▶ **Excerpt provided**:
BEGIN
# Hello everyone!



## WCman1976 (Dec 23, 2011)

I am a 35 year old resident of upstate New York, and I have been practicing wing chun under a man named Russell Cichon since 1995, although to be honest a lot of this time has been on and off. I was really fired up and good for the first year and a half. Then my workload at college got super heavy. After that I fell into a funk where I wasn't advancing and couldn't get myself to just keep going. Driving to class felt like I was driving to work. For a long time I didn't attend class at all. Two years I decided the time was finally right to commit to it like I was in the old days...and then they changed my hours at work to 12:30-8:30 instead of 8-4. With class being 6-7, it has become a difficulty to go. I have enough vacation time to go maybe once a month, but I ask Sifu to load me up with as much advice as he can so I will have a LOT of homework to sustain me until I come back the next month. The one thing that really stinks about it is I can't get in as much chi sao practice as I would like. This is basically our form of sparring, so it's not something I can practice at home. Still, I get as much input as I can from him about what could make my forms better, and I do what I can. 

Lately I have supplemented my martial arts training with home workout routines. Some of these have no doubt been mentioned here: P90X, Insanity, Rev Abs, 10 Minute Trainer, and others. These have helped me get into better shape than I have EVER been in. I'd say Insanity has been the biggest benefit to my training...especially since there was a time in class where I was still raring to go and everyone else was winded. Aside from getting back to my own training, I'm looking to spread the word about Insanity to other schools in my area, reaching out to styles like tae kwon do and karate that could benefit GREATLY from a program like this. The idea hit me at that class where everyone else was exhausted while I wanted to keep going: if this is benefiting me and I practice a style that isn't heavy on forms, tests, or tournament participation, then imagine how much of a boost it would be for someone who studied a style where those WERE part of their school. While I believe in these programs 100%, I admit they might not be for everyone. My only goal is to spread the word so people can make a better educated decision on what might be best for them. 

My goal is to someday combine these passions so I can open a wing chun school that features the martial art itself AND a fitness class. At any rate, that is my story. I look forward to getting to know people here.

Steve G.


----------



## Cyriacus (Dec 23, 2011)
END
▶ **Dataset content**:
BEGIN
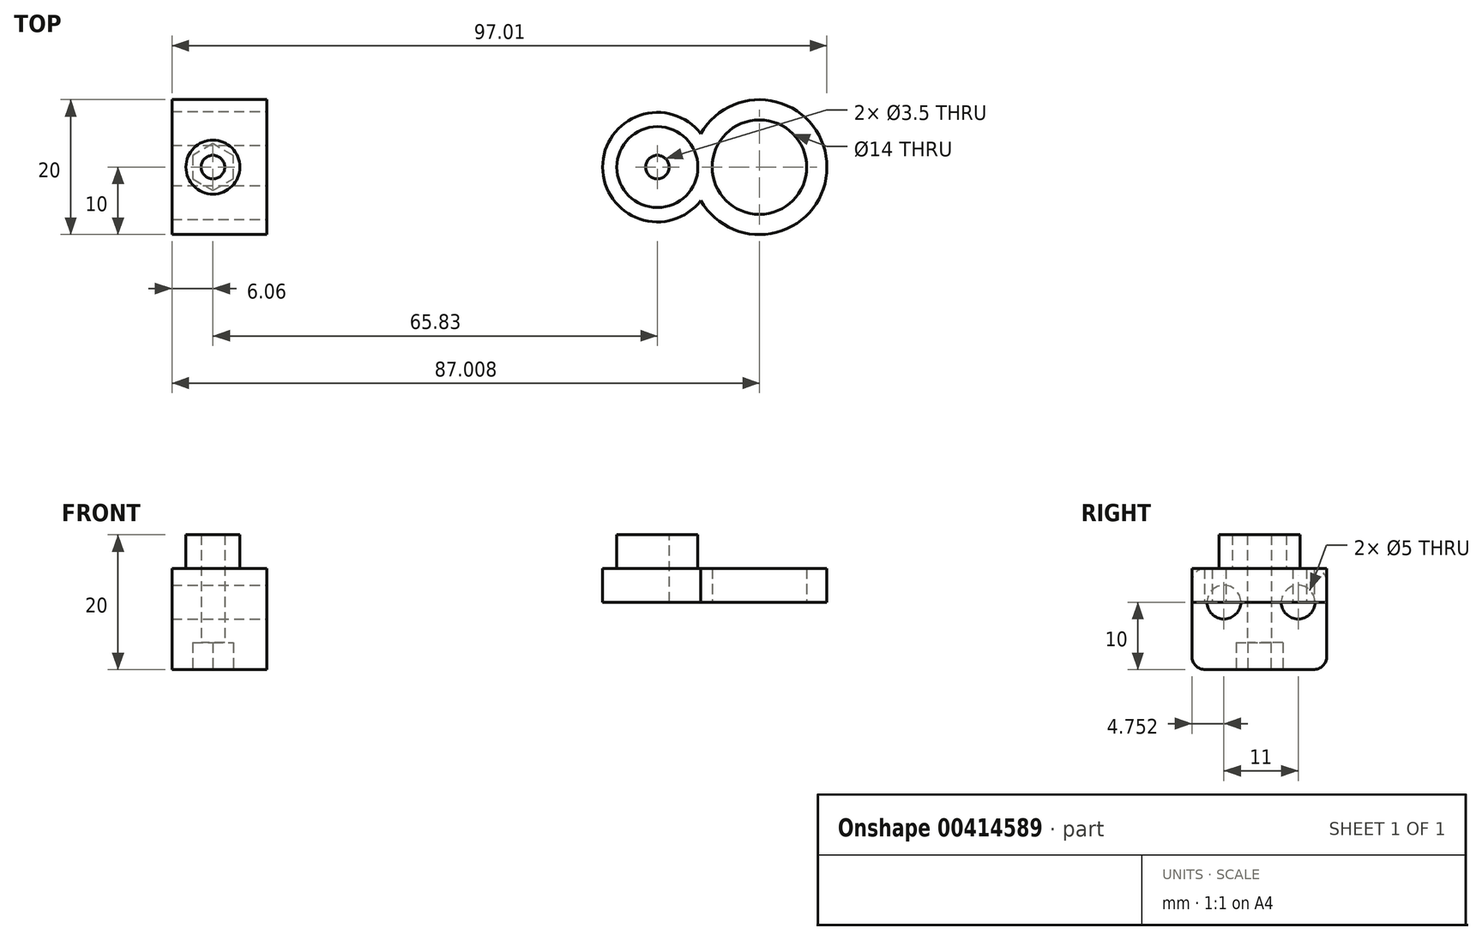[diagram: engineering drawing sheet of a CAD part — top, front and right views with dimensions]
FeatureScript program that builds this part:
END
▶ **Problems to solve**:
(A) From the forum introduction, reproduce word for word the part that opens with the words containing "My goal is to" and closes with "know people here.".
(B) Name every home workout routine that the forum introduction mentions by name.

▶ **Full answers**:
(A)
My goal is to someday combine these passions so I can open a wing chun school that features the martial art itself AND a fitness class. At any rate, that is my story. I look forward to getting to know people here.

(B) P90X, Insanity, Rev Abs, 10 Minute Trainer